Они вышли на улицу и уселись в скверике, где дорожки были посыпаны оранжевым песочком, а на грядках росли голубые анемоны и разноцветные розы.
—Я не могу раскрыть тебе все карты, — с каким-то сожалением сказал Никодим и бросил Василию: — Вот тебе ассигнация, сходи купи себе бананов...
—Да не задерживайся! — крикнул вслед ошалевшему от петербургских вкусностей мальчику Луций.

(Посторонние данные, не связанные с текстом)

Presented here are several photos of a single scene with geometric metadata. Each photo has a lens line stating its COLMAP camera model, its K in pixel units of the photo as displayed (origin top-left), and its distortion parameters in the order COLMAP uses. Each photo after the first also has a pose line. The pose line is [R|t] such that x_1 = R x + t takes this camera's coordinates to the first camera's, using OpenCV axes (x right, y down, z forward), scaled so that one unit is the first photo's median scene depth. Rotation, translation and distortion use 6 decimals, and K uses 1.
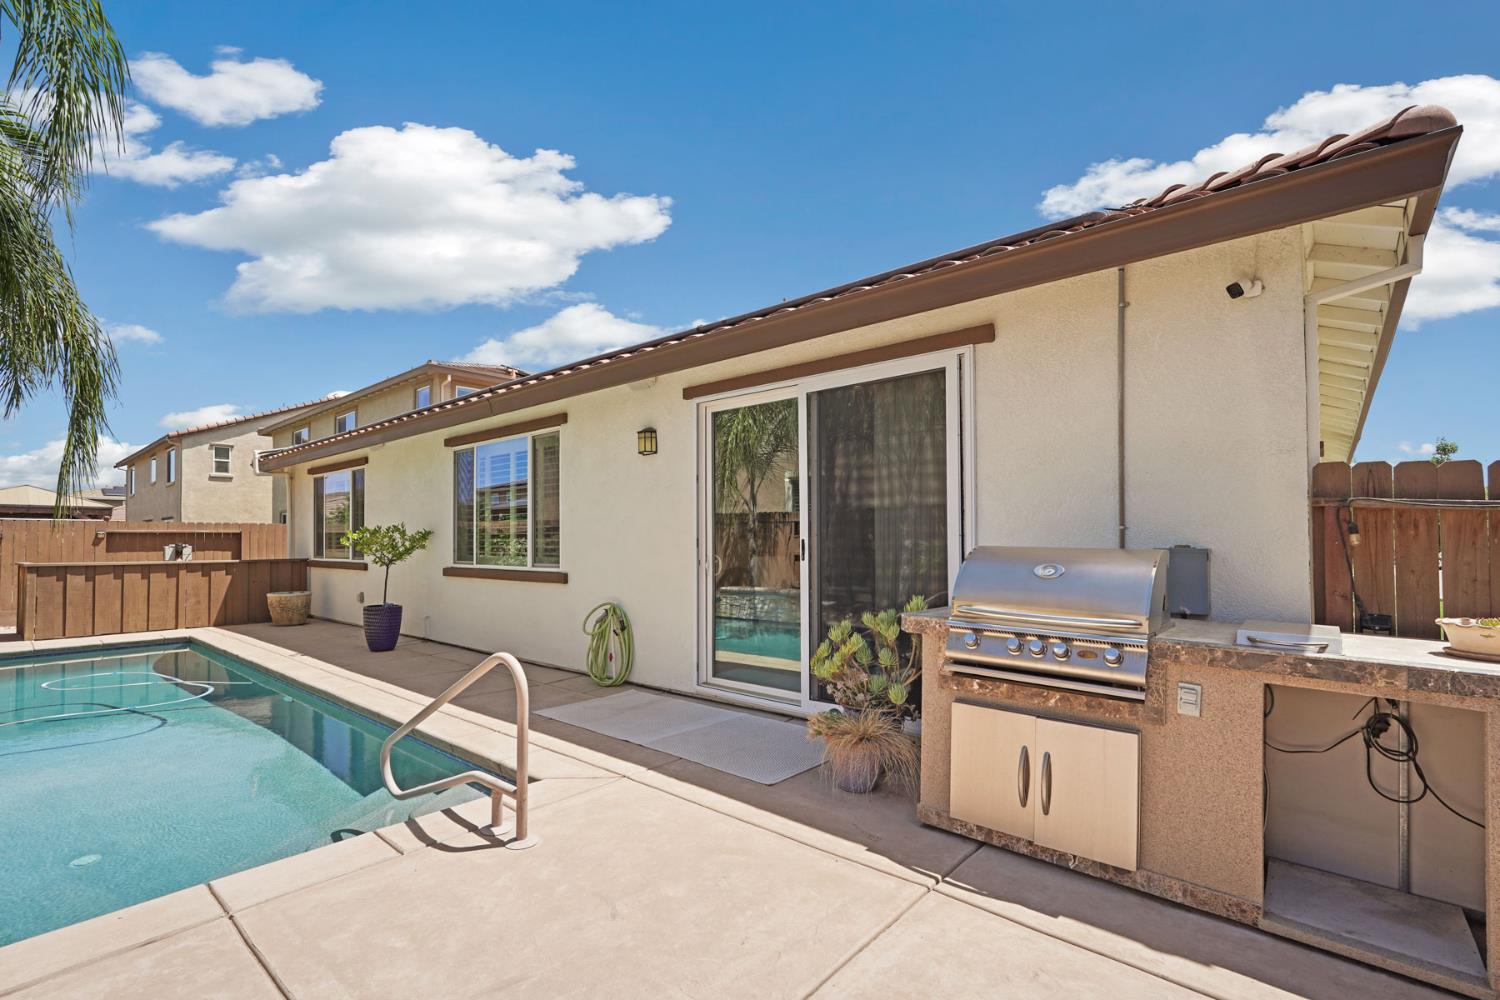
lens RADIAL K [[676.3, 0, 749.6], [0, 676.3, 521.8], [0, 0, 1]] dist [-0.011818, 0.007698]
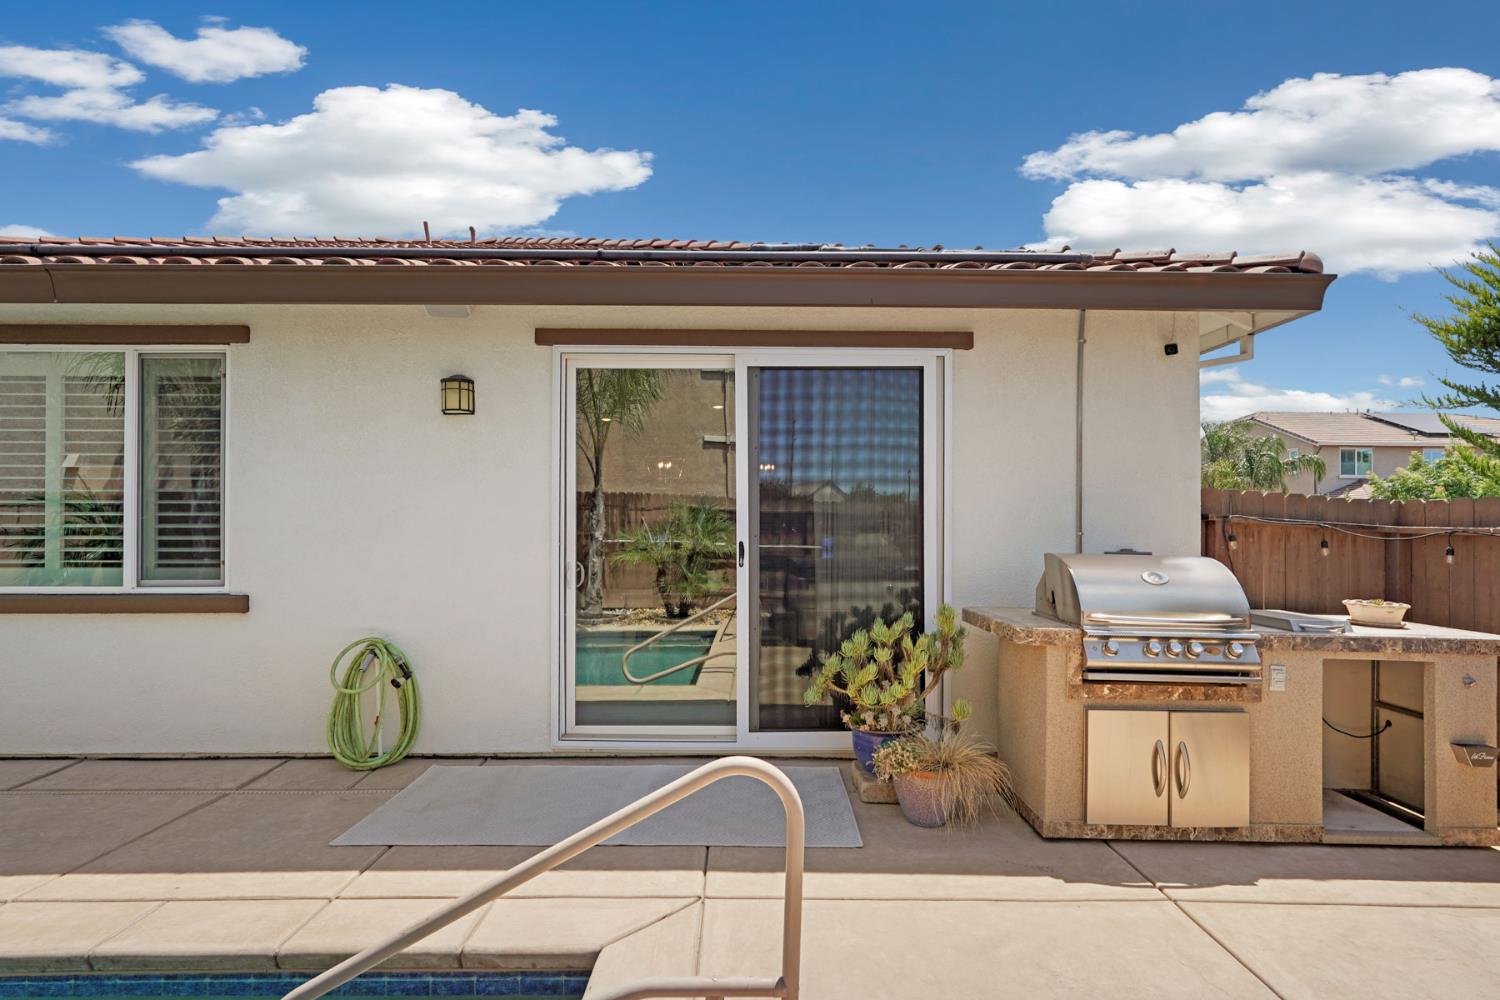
lens RADIAL K [[699.5, 0, 749.7], [0, 699.5, 517.4], [0, 0, 1]] dist [-0.001933, 0.000080]
pose [[0.751809, 0.011416, 0.659282, -0.305416], [-0.024011, 0.999661, 0.010071, -0.008174], [-0.658943, -0.023401, 0.751829, 0.217698]]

—Так вот, видит Господь Бог, если он есть, как я хотел бы поделиться с тобой и даже, может быть, взять в дело, но не могу. Не могу потому, что, как ты сам понял, жизнь моя мне не принадлежит. Я выполняю поручения одной весьма могущественной организации, которая хорошо мне платит и удовлетворяет за свой счет страсть мою к приключениям. Но приключения эти не всегда безопасны, а иной раз просто безумно опасны, как последнее путешествие на дрезине. Поэтому, памятуя о детской еще нашей дружбе, я на твою вербовку не пошел и, более того, уговорил своих руководителей, чтобы тебя они оставили в покое. Но есть вещи, которые тебе знать нельзя, а исполнять надо. Тем более что без свидания со мной я не дам за жизнь твоего педагога и кожицу от копченого угря.
Тут Никодим чуть переждал, желая проследить, какое воздействие окажут его слова на Луция. Тот никак не прореагировал, ничуть не удивленный словами друга. Тогда Никодим решил продолжить:
—Ты понимаешь, что я не сам доставал тебе разрешение на кратковременную свиданку, а люди, которые без преувеличения достаточно для этого могущественны. И я при всем при том не буду тебя насиловать и заставлять против воли организовывать встречу. Но не я поставил в прямую пропорцию оба свидания и не мне эту связь отменять.